→ What is expected: Pull out every line of the rows that contains the word "upper", and copy each one in full. Case counts, so match only that exact capitalization.

********************

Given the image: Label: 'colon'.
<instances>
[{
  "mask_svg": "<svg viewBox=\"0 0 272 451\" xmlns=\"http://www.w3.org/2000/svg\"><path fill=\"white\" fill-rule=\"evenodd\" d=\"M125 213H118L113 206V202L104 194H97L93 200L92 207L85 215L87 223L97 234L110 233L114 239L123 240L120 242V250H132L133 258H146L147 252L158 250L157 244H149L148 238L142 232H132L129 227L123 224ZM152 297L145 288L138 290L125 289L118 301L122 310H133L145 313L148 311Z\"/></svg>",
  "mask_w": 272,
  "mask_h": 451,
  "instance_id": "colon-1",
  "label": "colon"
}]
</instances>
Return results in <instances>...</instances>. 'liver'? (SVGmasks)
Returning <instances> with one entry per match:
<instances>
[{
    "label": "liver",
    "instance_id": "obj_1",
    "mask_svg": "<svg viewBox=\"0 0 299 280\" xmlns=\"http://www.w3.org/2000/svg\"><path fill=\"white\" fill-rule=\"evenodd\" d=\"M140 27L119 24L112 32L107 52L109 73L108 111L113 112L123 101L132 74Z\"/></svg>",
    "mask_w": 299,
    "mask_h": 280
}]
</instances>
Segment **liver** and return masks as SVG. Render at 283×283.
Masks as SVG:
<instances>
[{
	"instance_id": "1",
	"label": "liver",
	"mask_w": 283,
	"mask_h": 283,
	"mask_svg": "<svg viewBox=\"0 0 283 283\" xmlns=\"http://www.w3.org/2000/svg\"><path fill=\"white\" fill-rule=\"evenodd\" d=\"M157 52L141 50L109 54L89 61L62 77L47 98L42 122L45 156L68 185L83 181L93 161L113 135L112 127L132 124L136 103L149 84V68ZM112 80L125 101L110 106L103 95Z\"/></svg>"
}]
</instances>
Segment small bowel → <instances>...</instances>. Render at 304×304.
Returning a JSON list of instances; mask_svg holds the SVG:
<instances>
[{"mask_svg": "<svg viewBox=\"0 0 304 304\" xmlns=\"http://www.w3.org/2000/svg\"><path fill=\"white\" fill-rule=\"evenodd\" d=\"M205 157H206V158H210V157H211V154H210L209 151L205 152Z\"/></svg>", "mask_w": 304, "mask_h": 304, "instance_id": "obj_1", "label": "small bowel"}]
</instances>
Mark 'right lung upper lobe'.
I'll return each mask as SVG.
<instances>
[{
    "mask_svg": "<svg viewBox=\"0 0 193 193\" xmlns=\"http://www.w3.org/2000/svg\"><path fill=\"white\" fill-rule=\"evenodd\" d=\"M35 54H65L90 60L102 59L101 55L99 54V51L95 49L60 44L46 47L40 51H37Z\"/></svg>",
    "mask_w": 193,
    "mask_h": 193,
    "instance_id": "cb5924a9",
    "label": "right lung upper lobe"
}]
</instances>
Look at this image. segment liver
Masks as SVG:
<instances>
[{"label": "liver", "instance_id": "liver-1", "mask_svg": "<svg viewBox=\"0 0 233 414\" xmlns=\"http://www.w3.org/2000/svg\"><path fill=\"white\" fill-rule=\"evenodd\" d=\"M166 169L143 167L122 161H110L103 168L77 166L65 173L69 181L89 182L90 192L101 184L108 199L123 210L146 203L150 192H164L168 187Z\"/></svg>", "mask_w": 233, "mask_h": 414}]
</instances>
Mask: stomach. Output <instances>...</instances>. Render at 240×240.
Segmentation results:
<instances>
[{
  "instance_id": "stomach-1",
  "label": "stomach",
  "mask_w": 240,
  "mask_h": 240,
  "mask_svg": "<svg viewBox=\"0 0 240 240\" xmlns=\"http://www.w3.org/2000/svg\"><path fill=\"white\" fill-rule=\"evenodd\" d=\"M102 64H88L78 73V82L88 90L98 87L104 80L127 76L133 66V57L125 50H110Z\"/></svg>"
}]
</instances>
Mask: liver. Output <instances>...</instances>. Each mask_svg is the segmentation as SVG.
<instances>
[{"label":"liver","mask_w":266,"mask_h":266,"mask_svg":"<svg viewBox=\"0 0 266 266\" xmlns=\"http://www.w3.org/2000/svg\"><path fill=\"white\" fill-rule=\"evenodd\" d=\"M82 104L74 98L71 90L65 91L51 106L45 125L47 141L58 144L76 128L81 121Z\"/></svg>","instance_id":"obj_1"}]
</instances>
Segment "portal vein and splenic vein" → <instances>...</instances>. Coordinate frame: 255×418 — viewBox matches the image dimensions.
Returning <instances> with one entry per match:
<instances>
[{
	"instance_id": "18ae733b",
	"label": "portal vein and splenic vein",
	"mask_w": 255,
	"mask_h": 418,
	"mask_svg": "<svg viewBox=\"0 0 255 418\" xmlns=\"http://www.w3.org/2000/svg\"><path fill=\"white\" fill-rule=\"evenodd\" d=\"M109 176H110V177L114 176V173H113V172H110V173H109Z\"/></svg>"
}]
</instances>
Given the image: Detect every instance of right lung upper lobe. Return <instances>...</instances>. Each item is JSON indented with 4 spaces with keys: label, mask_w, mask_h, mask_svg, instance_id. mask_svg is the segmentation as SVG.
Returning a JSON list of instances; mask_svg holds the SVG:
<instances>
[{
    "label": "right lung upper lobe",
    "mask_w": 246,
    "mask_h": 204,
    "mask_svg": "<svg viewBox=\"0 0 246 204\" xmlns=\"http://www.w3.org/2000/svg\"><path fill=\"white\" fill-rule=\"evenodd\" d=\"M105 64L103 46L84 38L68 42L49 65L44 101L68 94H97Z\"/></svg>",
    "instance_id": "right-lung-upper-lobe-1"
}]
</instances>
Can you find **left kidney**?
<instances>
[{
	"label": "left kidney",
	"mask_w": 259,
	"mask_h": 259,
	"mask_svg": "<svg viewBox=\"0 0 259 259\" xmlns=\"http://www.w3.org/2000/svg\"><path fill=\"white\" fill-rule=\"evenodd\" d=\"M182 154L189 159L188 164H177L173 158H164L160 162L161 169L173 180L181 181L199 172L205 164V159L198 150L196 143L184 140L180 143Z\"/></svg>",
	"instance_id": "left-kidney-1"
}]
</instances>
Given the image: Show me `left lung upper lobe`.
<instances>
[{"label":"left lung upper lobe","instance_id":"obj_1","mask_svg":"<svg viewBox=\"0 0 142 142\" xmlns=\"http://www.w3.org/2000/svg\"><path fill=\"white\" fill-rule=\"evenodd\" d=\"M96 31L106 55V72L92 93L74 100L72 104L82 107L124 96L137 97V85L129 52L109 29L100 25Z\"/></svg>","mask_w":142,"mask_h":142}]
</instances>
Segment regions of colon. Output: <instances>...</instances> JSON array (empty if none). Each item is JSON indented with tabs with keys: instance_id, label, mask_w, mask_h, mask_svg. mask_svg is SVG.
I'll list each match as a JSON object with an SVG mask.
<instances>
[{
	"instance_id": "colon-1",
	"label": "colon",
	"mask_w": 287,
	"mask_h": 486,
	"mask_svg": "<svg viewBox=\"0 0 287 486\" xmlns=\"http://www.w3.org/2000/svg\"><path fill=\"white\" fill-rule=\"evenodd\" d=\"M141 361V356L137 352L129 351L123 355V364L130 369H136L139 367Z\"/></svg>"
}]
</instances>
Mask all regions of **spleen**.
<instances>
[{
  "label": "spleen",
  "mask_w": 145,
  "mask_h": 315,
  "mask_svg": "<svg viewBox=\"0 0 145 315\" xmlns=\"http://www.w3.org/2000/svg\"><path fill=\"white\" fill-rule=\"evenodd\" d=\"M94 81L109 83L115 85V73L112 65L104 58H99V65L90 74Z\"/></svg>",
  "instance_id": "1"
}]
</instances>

********************

→ Result for this task:
Mark 'right lung upper lobe'.
    "label": "right lung upper lobe"
Given the image: Detect every instance of right lung upper lobe. Return <instances>...</instances>. Each item is JSON indented with 4 spaces with keys: label, mask_w, mask_h, mask_svg, instance_id. mask_svg is the segmentation as SVG.
    "label": "right lung upper lobe",
    "instance_id": "right-lung-upper-lobe-1"
Given the image: Show me `left lung upper lobe`.
[{"label":"left lung upper lobe","instance_id":"obj_1","mask_svg":"<svg viewBox=\"0 0 142 142\" xmlns=\"http://www.w3.org/2000/svg\"><path fill=\"white\" fill-rule=\"evenodd\" d=\"M96 31L106 55V72L92 93L74 100L72 104L82 107L124 96L137 97V85L129 52L109 29L100 25Z\"/></svg>","mask_w":142,"mask_h":142}]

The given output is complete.